Dialogue national inclusif :Quand le calcul politicien tue l’enjeu !
Au regard de la crispation du champ politique et la profondeur de la crise multiforme que le pays traverse, il n’y avait rien de mieux pour jeter les bases d’un Mali nouveau débarrassé des frustrations et autres dissensions qui ont fortement fragilisé le pays qu’un dialogue inclusif à l’échelle nationale.
Les Maliens avaient beaucoup à se dire sur l’état de la nation. Cela fait 9 jours durant, mais avec un arrière-goût d’inachevé à cause du jeu politique qui en a tué l’enjeu.

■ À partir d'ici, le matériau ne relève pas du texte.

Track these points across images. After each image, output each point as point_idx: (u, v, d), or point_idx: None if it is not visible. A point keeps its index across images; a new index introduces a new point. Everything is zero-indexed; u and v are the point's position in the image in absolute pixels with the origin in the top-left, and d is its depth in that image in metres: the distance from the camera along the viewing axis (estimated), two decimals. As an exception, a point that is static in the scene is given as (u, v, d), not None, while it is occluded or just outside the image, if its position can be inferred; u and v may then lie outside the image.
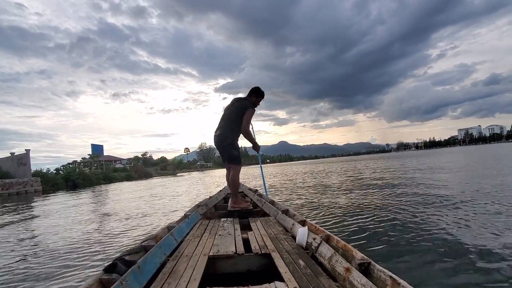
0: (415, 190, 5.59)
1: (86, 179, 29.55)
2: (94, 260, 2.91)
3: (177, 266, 1.56)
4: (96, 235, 4.08)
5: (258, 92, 3.38)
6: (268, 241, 1.97)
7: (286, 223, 2.34)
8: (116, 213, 6.20)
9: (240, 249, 1.81)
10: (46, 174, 28.46)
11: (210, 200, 3.71)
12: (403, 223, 3.27)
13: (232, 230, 2.35)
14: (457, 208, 3.78)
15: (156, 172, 50.26)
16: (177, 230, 2.11)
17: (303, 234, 1.84)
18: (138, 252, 1.64)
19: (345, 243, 1.52)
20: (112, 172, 38.19)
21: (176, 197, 8.83)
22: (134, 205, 7.52)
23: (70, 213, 7.09)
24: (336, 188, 7.38)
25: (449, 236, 2.68)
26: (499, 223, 2.95)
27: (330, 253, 1.47)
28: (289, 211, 2.65)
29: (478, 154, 23.13)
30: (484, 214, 3.31)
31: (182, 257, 1.72)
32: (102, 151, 52.51)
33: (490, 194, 4.47)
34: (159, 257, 1.59)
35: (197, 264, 1.58)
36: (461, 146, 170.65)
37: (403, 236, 2.82)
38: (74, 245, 3.63)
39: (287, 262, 1.55)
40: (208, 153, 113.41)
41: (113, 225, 4.75)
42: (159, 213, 5.67)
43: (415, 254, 2.34)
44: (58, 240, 4.01)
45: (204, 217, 2.98)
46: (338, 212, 4.10)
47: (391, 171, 11.13)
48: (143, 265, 1.38)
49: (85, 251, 3.27)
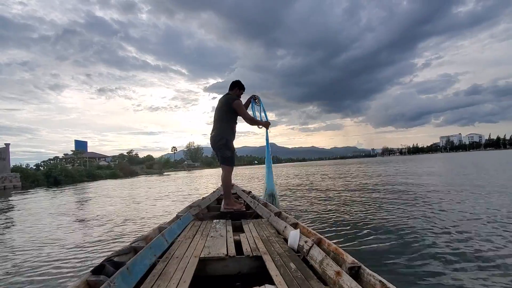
0: (407, 195, 5.65)
1: (69, 176, 28.56)
2: (63, 268, 2.63)
3: (167, 268, 1.55)
4: (71, 238, 3.81)
5: (239, 85, 3.48)
6: (260, 243, 1.98)
7: (279, 226, 2.35)
8: (94, 214, 5.97)
9: (231, 251, 1.81)
10: (26, 170, 27.36)
11: (203, 201, 3.67)
12: (395, 227, 3.29)
13: (224, 231, 2.34)
14: (449, 213, 3.86)
15: (142, 171, 49.23)
16: (168, 231, 2.09)
17: (294, 237, 1.86)
18: (127, 253, 1.62)
19: (336, 247, 1.54)
20: (95, 170, 37.10)
21: (159, 199, 8.69)
22: (114, 206, 7.30)
23: (48, 211, 6.81)
24: (331, 190, 7.47)
25: (439, 241, 2.72)
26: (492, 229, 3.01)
27: (321, 256, 1.49)
28: (282, 213, 2.66)
29: (460, 161, 23.95)
30: (476, 224, 3.29)
31: (172, 258, 1.71)
32: (86, 147, 51.01)
33: (481, 202, 4.55)
34: (148, 258, 1.57)
35: (187, 266, 1.58)
36: (443, 153, 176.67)
37: (394, 240, 2.83)
38: (47, 247, 3.40)
39: (278, 265, 1.56)
40: (196, 153, 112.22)
41: (91, 228, 4.47)
42: (140, 216, 5.48)
43: (405, 258, 2.34)
44: (30, 241, 3.80)
45: (196, 218, 2.96)
46: (332, 215, 4.14)
47: (385, 176, 11.25)
48: (132, 266, 1.36)
49: (58, 255, 3.03)
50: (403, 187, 7.11)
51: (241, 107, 3.28)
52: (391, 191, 6.47)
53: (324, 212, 4.40)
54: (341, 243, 2.77)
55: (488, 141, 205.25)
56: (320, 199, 5.94)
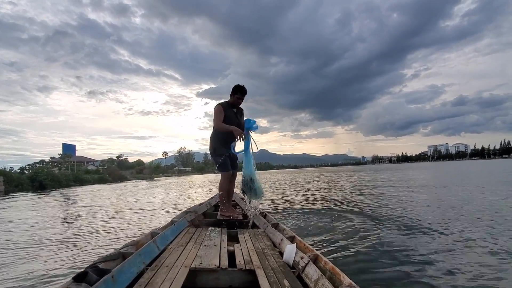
0: (403, 208, 5.56)
1: (55, 180, 27.72)
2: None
3: (155, 277, 1.46)
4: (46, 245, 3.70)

Au regard des quatre résolutions qui ont sanctionné les travaux du dialogue inclusif, on peut dire que les préoccupations urgentes, au risque de contrarier une partie de l’opinion n’ont pas été pris en compte. A-t-on vraiment besoin d’un débat national pour faire des élections législatives ou pour légitimer un projet de révision constitutionnelle ou encore pour revoir certaines dispositions d’un accord qui prévoit cette éventualité en son article 65 à la demande d’une ou de toutes les parties signataires ? Comment peut-on envisager une révision constitutionnelle dans un pays en guerre ?

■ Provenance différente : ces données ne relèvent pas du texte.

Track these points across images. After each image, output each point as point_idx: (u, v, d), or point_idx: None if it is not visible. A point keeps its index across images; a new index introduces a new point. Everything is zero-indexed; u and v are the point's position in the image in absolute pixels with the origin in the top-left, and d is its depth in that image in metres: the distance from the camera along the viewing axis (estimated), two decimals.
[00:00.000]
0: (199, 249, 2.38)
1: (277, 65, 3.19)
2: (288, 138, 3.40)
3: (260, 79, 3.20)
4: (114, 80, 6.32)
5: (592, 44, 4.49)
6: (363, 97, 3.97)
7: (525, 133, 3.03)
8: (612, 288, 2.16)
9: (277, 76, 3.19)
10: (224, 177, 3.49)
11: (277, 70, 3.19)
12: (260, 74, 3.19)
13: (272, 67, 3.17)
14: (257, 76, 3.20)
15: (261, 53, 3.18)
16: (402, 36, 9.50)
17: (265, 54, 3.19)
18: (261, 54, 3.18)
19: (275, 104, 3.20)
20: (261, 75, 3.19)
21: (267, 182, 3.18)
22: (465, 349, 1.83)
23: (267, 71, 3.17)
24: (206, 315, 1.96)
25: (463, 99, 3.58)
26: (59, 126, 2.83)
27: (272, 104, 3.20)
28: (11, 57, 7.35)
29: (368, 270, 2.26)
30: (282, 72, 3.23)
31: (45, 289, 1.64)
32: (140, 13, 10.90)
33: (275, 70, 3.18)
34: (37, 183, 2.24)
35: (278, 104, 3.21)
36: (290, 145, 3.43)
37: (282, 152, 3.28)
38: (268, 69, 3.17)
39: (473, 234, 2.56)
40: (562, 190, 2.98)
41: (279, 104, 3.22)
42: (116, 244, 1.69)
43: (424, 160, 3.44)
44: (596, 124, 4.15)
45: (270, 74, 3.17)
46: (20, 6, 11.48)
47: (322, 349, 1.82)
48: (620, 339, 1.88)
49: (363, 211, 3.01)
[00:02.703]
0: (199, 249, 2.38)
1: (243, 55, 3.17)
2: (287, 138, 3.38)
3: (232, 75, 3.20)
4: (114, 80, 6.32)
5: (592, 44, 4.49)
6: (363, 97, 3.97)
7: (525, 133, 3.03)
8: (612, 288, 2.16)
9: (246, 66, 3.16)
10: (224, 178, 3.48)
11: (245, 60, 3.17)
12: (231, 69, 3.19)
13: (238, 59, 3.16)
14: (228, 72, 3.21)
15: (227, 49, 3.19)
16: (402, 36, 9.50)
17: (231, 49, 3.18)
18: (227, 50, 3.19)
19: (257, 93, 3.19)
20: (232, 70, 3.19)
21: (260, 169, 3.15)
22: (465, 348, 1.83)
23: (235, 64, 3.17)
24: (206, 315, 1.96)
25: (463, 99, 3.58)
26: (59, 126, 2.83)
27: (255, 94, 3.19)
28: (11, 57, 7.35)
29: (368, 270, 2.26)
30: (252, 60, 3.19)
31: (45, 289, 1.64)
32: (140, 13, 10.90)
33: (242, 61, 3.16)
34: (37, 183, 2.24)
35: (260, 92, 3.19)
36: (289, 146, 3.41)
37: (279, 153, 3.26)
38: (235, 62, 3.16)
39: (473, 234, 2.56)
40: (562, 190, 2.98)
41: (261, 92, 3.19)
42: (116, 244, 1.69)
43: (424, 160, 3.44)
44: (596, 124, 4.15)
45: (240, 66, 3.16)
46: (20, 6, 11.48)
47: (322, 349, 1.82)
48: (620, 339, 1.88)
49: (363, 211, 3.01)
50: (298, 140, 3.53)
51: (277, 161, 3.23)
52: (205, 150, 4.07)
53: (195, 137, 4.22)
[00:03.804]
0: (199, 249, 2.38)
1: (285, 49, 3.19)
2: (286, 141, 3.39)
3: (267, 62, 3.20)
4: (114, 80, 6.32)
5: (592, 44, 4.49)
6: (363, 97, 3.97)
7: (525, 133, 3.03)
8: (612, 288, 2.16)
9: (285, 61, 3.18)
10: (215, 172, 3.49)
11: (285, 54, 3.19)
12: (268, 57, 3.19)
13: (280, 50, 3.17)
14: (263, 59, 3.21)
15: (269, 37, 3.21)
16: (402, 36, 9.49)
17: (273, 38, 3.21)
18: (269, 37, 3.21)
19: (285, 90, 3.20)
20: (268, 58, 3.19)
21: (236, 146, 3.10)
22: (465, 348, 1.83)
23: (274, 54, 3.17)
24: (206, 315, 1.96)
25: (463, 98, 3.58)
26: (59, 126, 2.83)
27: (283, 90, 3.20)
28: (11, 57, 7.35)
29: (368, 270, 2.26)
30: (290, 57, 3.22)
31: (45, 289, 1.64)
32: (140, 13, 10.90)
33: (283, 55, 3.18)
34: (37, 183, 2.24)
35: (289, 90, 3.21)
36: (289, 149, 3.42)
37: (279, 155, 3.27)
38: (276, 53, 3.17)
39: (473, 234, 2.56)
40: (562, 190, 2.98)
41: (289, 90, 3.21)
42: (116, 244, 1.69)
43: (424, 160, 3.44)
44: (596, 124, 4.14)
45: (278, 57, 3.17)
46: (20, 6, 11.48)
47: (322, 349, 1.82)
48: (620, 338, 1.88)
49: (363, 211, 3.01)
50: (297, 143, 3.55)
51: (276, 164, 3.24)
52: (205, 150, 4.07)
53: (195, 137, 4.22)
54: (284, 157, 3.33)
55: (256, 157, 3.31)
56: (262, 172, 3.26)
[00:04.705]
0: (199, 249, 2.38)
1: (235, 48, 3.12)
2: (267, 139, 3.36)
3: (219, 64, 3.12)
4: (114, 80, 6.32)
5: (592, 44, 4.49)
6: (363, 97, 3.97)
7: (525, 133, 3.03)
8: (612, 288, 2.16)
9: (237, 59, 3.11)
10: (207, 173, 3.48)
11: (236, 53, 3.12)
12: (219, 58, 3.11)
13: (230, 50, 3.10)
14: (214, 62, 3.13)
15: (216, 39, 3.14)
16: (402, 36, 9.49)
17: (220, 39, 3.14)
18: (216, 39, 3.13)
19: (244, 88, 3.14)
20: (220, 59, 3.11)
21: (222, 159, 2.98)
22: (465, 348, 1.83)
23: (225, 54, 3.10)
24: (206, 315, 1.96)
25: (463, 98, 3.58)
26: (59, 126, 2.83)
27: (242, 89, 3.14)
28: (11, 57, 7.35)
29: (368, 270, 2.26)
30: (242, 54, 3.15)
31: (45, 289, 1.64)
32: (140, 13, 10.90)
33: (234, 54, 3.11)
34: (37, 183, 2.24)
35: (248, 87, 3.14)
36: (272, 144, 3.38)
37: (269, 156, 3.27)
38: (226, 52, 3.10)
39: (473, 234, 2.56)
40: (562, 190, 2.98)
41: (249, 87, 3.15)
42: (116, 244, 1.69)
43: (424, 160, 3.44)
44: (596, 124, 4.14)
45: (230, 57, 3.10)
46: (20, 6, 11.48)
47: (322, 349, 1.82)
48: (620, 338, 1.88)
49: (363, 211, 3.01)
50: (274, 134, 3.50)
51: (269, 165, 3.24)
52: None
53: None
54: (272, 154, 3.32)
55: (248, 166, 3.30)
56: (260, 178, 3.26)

Toutes les démocraties matures disposent d’un calendrier électoral et d’une disposition légale de révision constitutionnelle qu’elle respecte scrupuleusement pour garder intacte sa crédibilité et se faisant, son image. La question est de savoir si le président et son équipe sont vraiment convaincus que « le pays est en guerre ». Par ailleurs, la présence de l’accord pour la paix parmi les termes de références du DNI et son renvoi à l’article 65, révèle l’amateurisme de l’Etat ou sa volonté de semer la confusion autour d’un accord qui est devenu au fil du temps un casse-tête chinois.

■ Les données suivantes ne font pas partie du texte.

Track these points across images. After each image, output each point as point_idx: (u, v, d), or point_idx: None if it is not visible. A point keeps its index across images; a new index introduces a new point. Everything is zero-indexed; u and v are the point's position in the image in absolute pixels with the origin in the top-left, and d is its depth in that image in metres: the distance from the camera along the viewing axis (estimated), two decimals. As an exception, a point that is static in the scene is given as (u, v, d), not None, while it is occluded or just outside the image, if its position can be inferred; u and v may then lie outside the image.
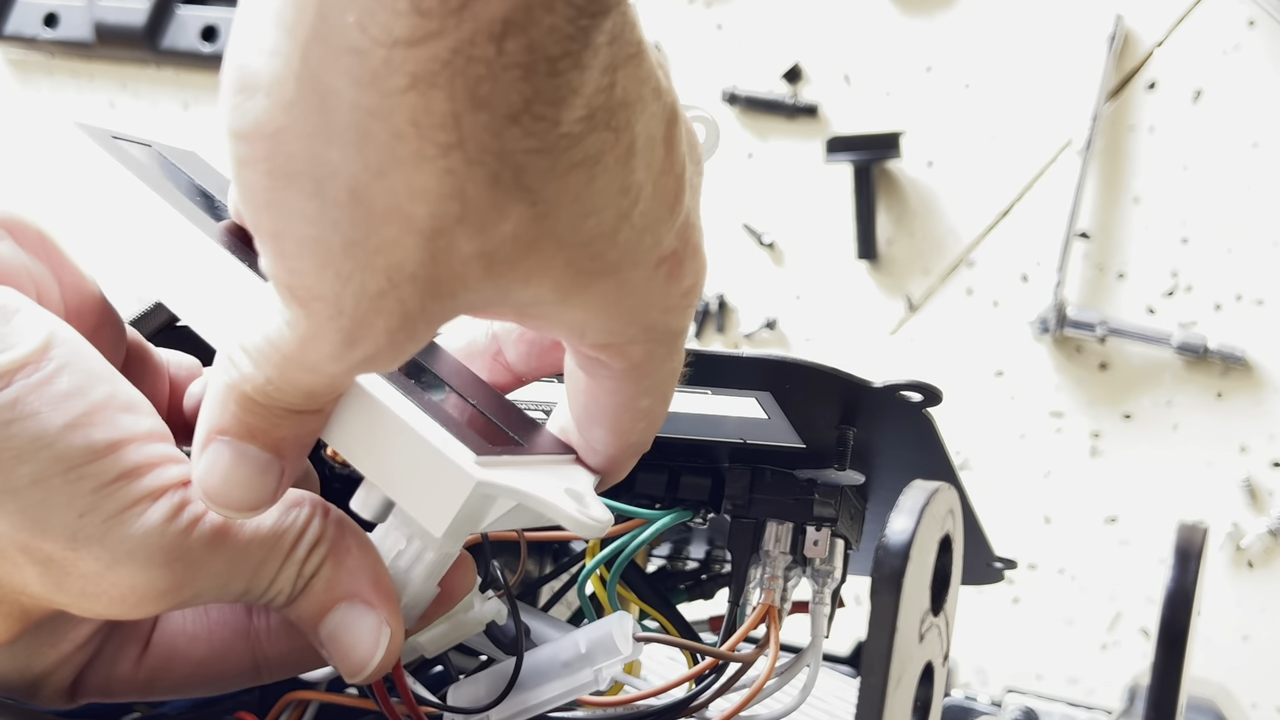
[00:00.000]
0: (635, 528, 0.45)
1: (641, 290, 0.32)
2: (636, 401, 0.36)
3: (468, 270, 0.29)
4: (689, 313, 0.34)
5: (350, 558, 0.35)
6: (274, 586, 0.35)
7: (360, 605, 0.35)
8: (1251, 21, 1.15)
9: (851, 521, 0.46)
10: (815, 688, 0.43)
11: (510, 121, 0.27)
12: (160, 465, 0.33)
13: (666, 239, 0.32)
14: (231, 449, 0.32)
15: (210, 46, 1.43)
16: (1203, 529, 0.47)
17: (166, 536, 0.32)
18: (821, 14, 1.27)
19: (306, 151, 0.27)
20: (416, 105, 0.26)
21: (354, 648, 0.35)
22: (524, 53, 0.26)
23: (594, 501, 0.36)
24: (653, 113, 0.30)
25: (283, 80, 0.27)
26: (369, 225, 0.28)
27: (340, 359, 0.30)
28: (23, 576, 0.32)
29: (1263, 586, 1.12)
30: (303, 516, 0.35)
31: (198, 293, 0.35)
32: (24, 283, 0.35)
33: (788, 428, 0.44)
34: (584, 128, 0.28)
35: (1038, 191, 1.20)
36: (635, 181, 0.30)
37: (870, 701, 0.35)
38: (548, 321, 0.33)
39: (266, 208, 0.28)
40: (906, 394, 0.42)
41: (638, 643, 0.41)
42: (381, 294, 0.29)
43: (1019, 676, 1.16)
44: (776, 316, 1.26)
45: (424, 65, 0.26)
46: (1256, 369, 1.13)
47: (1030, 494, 1.18)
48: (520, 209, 0.28)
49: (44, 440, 0.31)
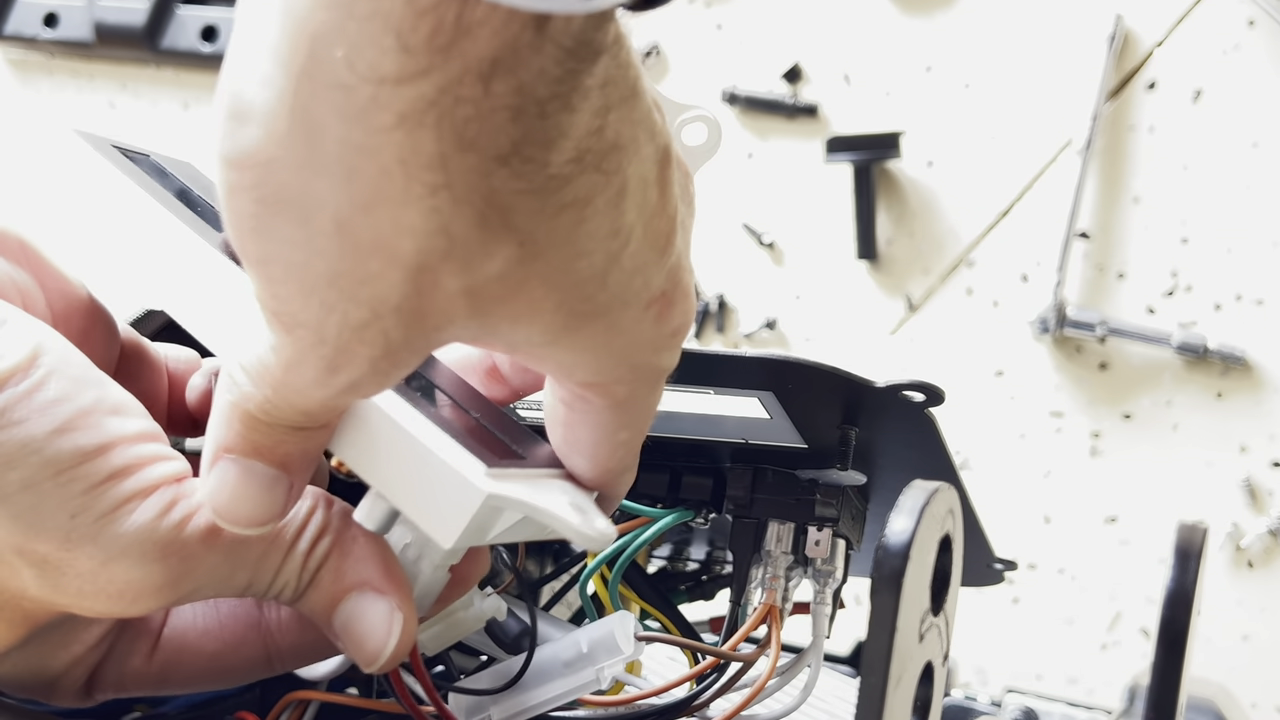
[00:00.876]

La quatrième résolution issue du DNI relative à la sécurité est celle qui suscite le plus d’interrogations. Quelles ressources restent-ils à mobiliser pour la stabilité et le retour sur l’étendue du territoire ? Le président IBK n’a-t-il pas poussé le sacrifice jusqu’à tolérer l’inacceptable (célébration de l’indépendance de l’Azawad, entretient des membres influents de la CMA et de la plateforme sans compensation significative et le mépris des symboles de l’Etat entre autres) pour favoriser le retour de la paix ? Son interview publiée par un média étranger en 2019 est édifiant à ce sujet. Au risque de heurter la successibilité d’une partie de l’opinion, parler d’une mise à contribution de toutes les ressources est approche complaisante visant à occulter le vrai débat sur la situation sécuritaire accentuée par l’absence de l’Etat dans plusieurs régions et localités du pays. Parmi les obstacles au redéploiement de l’administration sur l’étendue du territoire, l’attitude ambiguë de la CMA demeure une préoccupation majeure dont la clarification facilitera bien de chose.
Malgré la campagne médiatique visant à minimiser l’absence de l’opposition et un nombre important d’organisations de la société civile tout en vantant la réussite du DNI, il est déplorable de constater qu’il n’aura été qu’une conférence de plus à cause des calculs politiciens qui ont dévié le DNI de son objectif à savoir : rassembler les maliens autour du Mali. Tout en reconnaissant les efforts fournis par les organisateurs du DNI qui ont conduit avec « brio et maturité » les travaux, force est de constater que l’incertitude plane sur la mise en œuvre des résolutions à cause de la division politico-sociale qui a précédé les travaux et qui perdure encore. Malgré l’importance des sujets abordés, il aurait été plus judicieux de consacrer le DNI aux conditions d’organisation des élections, à l’analyse sans complaisance ni excès de l’apport des forces étrangères, la gestion du denier public et dans la moindre mesure le statut de Kidal qui est en passe de devenir un sujet intouchable. Plus que la tenue des élections législatives et la révision constitutionnelle, ces sujets suscités sont au cœur de la colère politico-sociale demandent une réponse urgente et sans équivoque. L’évolution des crises postélectorales (crise institutionnelle en 2018 suite au rejet des résultats des élections présidentielles par l’opposition), le soupçon qui pèse sur la CMA sur une éventuelle complicité avec les terroristes et la colère populaire contre les indélicatesses des responsables justifiaient amplement ce choix et les plaçaient en priorité. Mais le président et ses partisans en ont décidé autrement, malgré les multiples critiques, propositions et conseils des personnes ressources créditées du statut d’impartialité. Aujourd’hui, point besoin de refaire l’histoire. Le président de la république Ibrahim Boubacar Keita doit maintenant s’investir pour panser les frustrations pour qu’ensemble le peuple du Mali participe à la construction du Mali nouveau. Vive le Mali, un et indivisible.